Parmi le millier de foyers qui ne sont pas encore passés à la fibre, six mois avant la fermeture technique de l'ADSL, ce n'est pas tant le coût de la fibre qui pose problème, ni même les travaux à effecteur, car généralement il n'y en a pas. "Si certaines personnes sont réticentes, c'est plutôt parce qu'elles considèrent qu'elles n'ont pas besoin de la fibre, considère Eric Grand. Ces personnes, il va falloir aller les chercher".

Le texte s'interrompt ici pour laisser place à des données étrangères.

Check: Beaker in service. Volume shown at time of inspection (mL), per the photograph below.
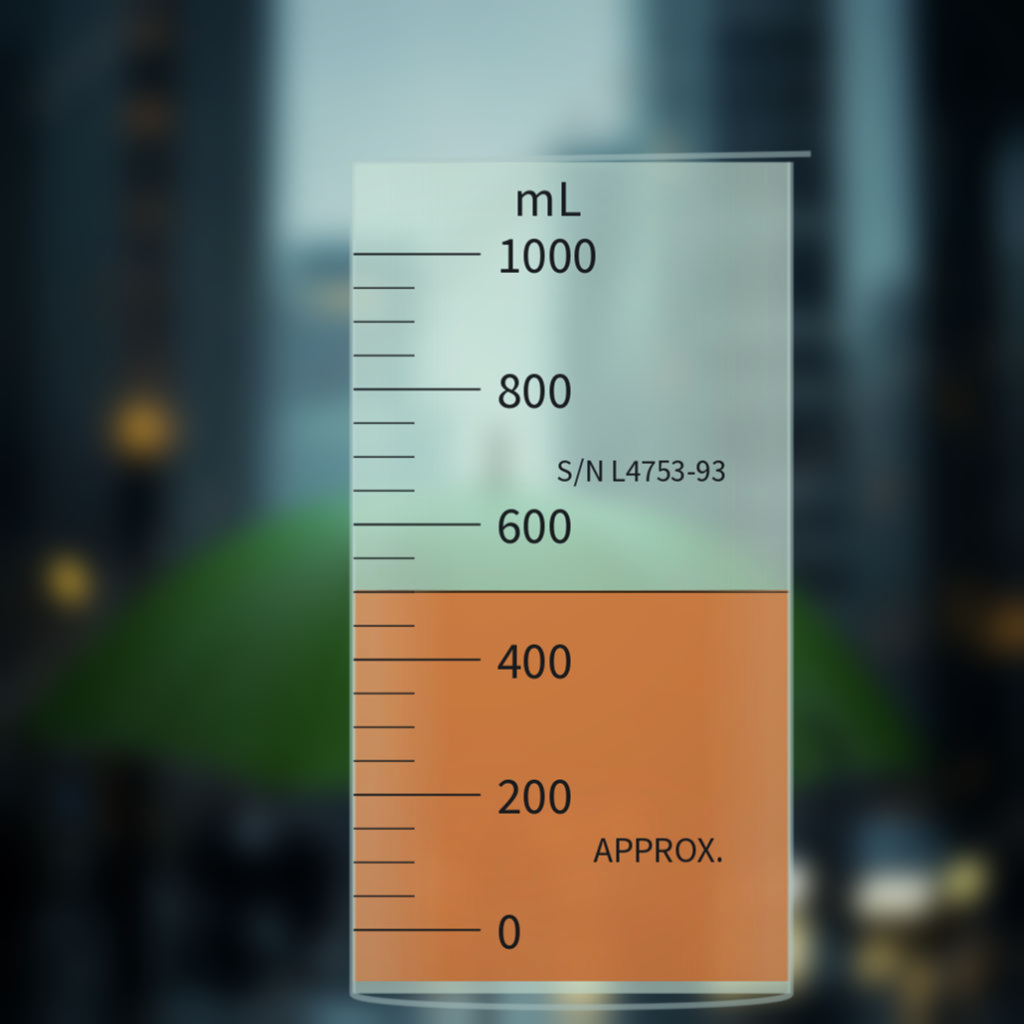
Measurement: 500 mL
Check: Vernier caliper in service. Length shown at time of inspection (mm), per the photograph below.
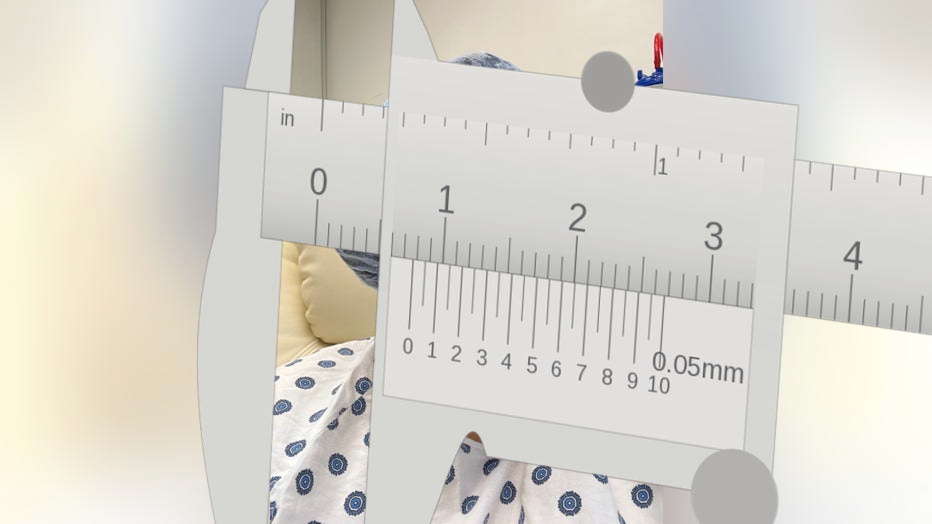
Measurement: 7.7 mm
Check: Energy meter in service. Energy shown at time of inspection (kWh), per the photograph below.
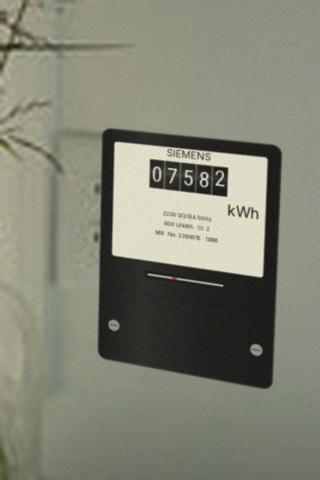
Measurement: 7582 kWh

Le cuivre : un réseau obsolète, coûteux et énergivore
Normalement, ces personnes ne devraient pas être difficiles à convaincre. Car la fibre optique est une technologie très stable et extrêmement rapide. Tout le contraire de l'ADSL qui est complètement devenu "obsolète", convient Eric Grand. Pour s'en rendre compte, il suffit de se rendre dans les entrailles d'un bâtiment d'Orange dans le centre ville de Rennes. Au sous-sol, s'y trouvent un NRA et un NRO. Le NRO, c'est le nœud de raccordement optique, l'équivalent à la fibre du central téléphonique pour l'ADSL.
Une toute petite partie de ce local, qu'on appelle un répartiteur, gère la fibre pour 100000 locaux. Tout le reste du bâtiment est occupé par les lignes cuivre pour autant de locaux. "Mais 90% sont aujourd'hui inutilisées", nous assure un technicien. L'image est saisissante. Et pour cause : "Avec la fibre, il faut un fil aussi épais qu'un cheveu pour gérer tous les usages d'une seule ligne. Alors qu'avec le cuivre, il faut une paire de câbles pour gérer le téléphone, une autre pour gérer l'ADSL, une autre pour gérer le fax, une autre pour gérer une alarme, et encore une autre pour gérer un terminal de paiement..." Si vous devez retenir un chiffre, c'est celui-là : avec la fibre, le nombre de câbles est divisé par 32 !
Cela va sans dire que le réseau cuivre paraît hors d'âge et nous ramène à une autre époque. Il faut une manipulation pour brancher une ligne fibre quand il en faut d'innombrables pour brancher une ligne cuivre. Sans compter le temps qu'il faut pour s'y retrouver au milieu de tous ces câbles qui arrivent dans des réglettes avant d'être reliés à des DSLAM, là où tout commence pour une ligne cuivre. On en restera là, car il n'y a qu'un technicien Orange pour s'y retrouver au milieu de cette immense machine vieillissante.
Cela va sans dire, "les coûts de maintenance sont immenses pour une technologie hors d'usage et utilisée par très peu de monde", explique Eric Grand. Et sans parler de la consommation d'énergie : le réseau cuivre est trois à quatre fois plus énergivore que le réseau fibre. Passer de l'ADSL à la fibre optique, c'est donc aussi "répondre à un enjeu environnemental".
Au final, "fermer le réseau cuivre, cela relève du bon sens", conclut Eric Grand.
Adieu jarretières, réglettes, têtes de transport et autres DSLAM. "Au total, ce sont des milliers de tonnes de cuivre qui vont partir dans une filière de recyclage avant d'être réinjectés dans l'industrie. Même chose pour l'acier et tout le reste", anticipe Eric Grand. Bien conscient que les vols de cuivre sont un fléau qui rapporte beaucoup d'argent aux voleurs, il n'en dira pas plus, si ce n'est qu'Orange a mis en place "un process sécurisé".
Avec la flambée du cours du cuivre, la fin de l'ADSL devrait rapporter pas moins de 8,8 milliards d'euros, selon une estimation faite par le journal La Tribune. Mais, "ce chantier est entièrement financé par Orange et notre enjeu est d'arriver à l'équilibre économique", tempère Eric Grand.
Bientôt, dans les 21000 NRA de France, dans les rues de Rennes, comme dans celles de 35000 autres communes, un immense chantier va s'ouvrir. Avec lui, c'est l'une des grandes pages de l'histoire des télécoms qui va être tournée. Mais personne ne va réellement s'en rendre compte. Car d'ici là, presque tout le monde sera passé à la fibre. Et personne ne s'en plaindra.